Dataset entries

•••••

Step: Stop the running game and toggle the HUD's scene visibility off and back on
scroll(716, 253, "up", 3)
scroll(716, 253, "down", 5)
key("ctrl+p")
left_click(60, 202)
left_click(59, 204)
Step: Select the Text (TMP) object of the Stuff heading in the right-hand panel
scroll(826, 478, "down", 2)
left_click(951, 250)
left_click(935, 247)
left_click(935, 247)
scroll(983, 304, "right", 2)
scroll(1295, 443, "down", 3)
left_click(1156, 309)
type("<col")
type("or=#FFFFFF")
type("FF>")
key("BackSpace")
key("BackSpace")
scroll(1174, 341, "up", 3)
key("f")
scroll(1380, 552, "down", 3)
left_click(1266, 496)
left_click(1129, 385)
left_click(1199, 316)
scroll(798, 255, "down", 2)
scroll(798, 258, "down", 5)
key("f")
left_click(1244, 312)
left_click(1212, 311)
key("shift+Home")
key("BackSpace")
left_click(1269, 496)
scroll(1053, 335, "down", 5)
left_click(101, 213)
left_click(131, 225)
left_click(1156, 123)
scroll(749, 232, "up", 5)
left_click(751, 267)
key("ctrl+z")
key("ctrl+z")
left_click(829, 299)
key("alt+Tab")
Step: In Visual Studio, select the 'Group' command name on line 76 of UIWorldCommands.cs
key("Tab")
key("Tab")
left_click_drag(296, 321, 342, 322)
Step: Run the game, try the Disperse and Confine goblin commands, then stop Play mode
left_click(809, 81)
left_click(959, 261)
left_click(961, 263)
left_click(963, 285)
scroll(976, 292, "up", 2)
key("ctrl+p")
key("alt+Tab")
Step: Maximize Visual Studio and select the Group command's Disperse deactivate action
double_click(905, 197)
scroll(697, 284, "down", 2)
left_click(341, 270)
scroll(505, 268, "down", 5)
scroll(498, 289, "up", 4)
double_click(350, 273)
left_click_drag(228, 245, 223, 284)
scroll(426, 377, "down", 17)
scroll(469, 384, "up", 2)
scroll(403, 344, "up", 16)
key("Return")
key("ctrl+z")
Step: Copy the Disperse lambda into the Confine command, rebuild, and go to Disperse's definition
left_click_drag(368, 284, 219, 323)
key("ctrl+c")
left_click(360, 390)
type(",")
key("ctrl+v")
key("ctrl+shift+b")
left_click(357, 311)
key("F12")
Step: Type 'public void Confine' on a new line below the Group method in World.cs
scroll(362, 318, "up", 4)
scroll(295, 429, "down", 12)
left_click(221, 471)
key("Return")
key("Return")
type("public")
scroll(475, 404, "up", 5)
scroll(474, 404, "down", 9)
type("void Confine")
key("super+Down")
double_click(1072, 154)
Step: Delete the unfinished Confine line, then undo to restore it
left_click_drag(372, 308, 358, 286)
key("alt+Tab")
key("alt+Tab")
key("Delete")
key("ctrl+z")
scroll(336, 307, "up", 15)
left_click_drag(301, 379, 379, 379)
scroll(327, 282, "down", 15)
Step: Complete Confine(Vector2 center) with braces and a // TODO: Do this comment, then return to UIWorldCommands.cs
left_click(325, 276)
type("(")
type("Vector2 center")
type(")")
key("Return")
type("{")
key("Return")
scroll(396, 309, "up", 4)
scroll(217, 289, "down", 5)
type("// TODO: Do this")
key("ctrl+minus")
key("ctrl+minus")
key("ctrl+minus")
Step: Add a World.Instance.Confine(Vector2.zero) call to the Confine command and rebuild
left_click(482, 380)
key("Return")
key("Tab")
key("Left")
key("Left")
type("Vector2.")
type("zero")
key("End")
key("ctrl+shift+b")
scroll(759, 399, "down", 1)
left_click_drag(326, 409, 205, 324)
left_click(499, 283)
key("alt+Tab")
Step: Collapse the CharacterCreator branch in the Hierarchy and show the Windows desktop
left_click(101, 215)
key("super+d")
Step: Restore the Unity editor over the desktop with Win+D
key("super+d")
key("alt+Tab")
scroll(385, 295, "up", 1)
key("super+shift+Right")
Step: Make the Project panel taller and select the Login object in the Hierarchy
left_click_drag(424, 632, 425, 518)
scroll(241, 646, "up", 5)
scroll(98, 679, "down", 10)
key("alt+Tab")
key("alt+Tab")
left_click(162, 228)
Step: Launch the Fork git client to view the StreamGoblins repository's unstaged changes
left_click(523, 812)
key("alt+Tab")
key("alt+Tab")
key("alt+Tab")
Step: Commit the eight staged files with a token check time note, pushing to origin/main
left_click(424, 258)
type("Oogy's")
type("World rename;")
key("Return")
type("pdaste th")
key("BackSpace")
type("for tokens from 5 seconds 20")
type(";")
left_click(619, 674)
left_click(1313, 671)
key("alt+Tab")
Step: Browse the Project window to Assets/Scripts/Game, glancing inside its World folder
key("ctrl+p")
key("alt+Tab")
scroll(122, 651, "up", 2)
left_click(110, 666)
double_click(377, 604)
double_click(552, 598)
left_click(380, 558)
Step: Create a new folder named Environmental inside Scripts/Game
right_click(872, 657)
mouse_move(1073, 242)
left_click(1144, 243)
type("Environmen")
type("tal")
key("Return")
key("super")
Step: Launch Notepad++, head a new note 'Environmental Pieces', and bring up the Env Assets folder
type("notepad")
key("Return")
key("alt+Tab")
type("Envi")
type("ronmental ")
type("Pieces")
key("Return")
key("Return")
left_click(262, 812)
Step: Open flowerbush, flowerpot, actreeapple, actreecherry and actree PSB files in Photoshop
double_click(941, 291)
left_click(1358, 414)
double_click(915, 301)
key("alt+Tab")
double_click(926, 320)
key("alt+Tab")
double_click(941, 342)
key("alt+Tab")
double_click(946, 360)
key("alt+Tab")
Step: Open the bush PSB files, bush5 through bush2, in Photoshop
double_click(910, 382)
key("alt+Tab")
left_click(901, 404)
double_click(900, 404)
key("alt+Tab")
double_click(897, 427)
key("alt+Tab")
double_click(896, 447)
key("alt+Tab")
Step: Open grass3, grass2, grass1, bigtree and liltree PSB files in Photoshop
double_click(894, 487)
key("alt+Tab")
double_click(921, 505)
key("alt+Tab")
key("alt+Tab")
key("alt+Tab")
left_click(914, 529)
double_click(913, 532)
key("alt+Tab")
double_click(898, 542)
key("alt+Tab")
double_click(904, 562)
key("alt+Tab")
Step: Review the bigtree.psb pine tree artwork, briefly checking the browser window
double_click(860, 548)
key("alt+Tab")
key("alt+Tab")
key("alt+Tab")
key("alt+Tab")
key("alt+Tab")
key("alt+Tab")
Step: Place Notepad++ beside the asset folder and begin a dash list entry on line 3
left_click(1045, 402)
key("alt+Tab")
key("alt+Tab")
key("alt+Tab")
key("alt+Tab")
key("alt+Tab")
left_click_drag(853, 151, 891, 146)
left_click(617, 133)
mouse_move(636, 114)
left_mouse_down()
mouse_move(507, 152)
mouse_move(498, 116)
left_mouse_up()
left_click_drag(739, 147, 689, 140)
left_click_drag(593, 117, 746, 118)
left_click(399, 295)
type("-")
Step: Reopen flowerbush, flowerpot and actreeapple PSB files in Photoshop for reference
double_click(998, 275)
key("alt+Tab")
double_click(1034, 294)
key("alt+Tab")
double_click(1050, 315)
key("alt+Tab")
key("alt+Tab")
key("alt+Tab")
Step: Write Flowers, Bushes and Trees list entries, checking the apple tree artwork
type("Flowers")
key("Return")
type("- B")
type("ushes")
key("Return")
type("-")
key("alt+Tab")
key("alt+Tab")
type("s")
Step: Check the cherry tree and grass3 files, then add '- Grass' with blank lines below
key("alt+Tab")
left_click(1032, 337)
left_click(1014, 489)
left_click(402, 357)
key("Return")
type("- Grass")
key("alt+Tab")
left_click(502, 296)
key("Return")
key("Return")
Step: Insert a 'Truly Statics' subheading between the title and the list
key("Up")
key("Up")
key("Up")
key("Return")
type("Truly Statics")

•••••

#### [Assignment]
Which lines in the records above contain the word "desktop"? Return each of them.

#### [Finished task]
Step: Collapse the CharacterCreator branch in the Hierarchy and show the Windows desktop
Step: Restore the Unity editor over the desktop with Win+D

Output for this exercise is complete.